> **TRY IT**
Would you copy each line of the records that includes the word "sugar"?
*** SUPPLIED DATA ***
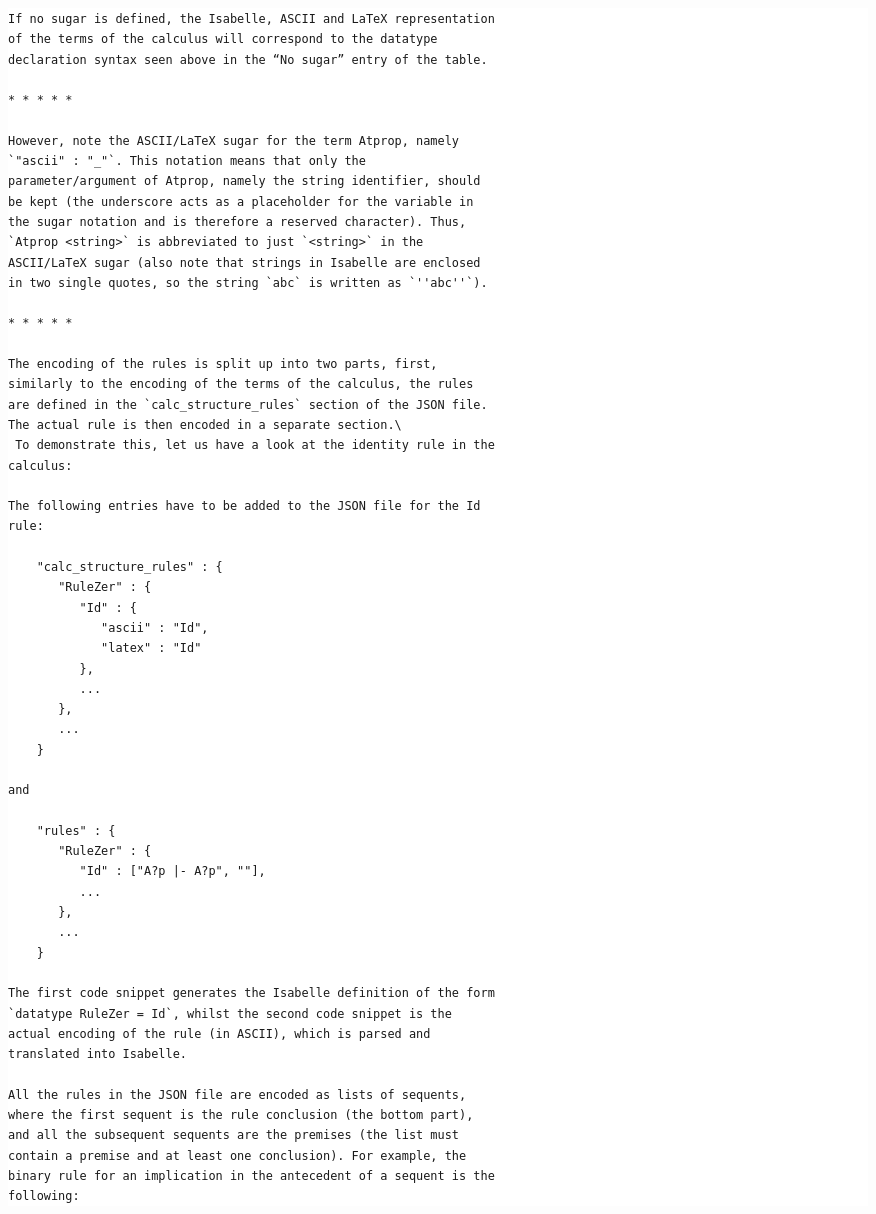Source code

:     If no sugar is defined, the Isabelle, ASCII and LaTeX representation
    of the terms of the calculus will correspond to the datatype
    declaration syntax seen above in the “No sugar” entry of the table.

    * * * * *

    However, note the ASCII/LaTeX sugar for the term Atprop, namely
    `"ascii" : "_"`. This notation means that only the
    parameter/argument of Atprop, namely the string identifier, should
    be kept (the underscore acts as a placeholder for the variable in
    the sugar notation and is therefore a reserved character). Thus,
    `Atprop <string>` is abbreviated to just `<string>` in the
    ASCII/LaTeX sugar (also note that strings in Isabelle are enclosed
    in two single quotes, so the string `abc` is written as `''abc''`).

    * * * * *

    The encoding of the rules is split up into two parts, first,
    similarly to the encoding of the terms of the calculus, the rules
    are defined in the `calc_structure_rules` section of the JSON file.
    The actual rule is then encoded in a separate section.\
     To demonstrate this, let us have a look at the identity rule in the
    calculus:

    The following entries have to be added to the JSON file for the Id
    rule:

        "calc_structure_rules" : {
           "RuleZer" : {
              "Id" : {
                 "ascii" : "Id",
                 "latex" : "Id"
              },
              ...
           },
           ...
        }

    and

        "rules" : {
           "RuleZer" : {
              "Id" : ["A?p |- A?p", ""],
              ...
           },
           ...
        }

    The first code snippet generates the Isabelle definition of the form
    `datatype RuleZer = Id`, whilst the second code snippet is the
    actual encoding of the rule (in ASCII), which is parsed and
    translated into Isabelle.

    All the rules in the JSON file are encoded as lists of sequents,
    where the first sequent is the rule conclusion (the bottom part),
    and all the subsequent sequents are the premises (the list must
    contain a premise and at least one conclusion). For example, the
    binary rule for an implication in the antecedent of a sequent is the
    following:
*** End of SUPPLIED DATA ***
> **ANSWER BOX**
:     If no sugar is defined, the Isabelle, ASCII and LaTeX representation
    declaration syntax seen above in the “No sugar” entry of the table.
    However, note the ASCII/LaTeX sugar for the term Atprop, namely
    the sugar notation and is therefore a reserved character). Thus,
    ASCII/LaTeX sugar (also note that strings in Isabelle are enclosed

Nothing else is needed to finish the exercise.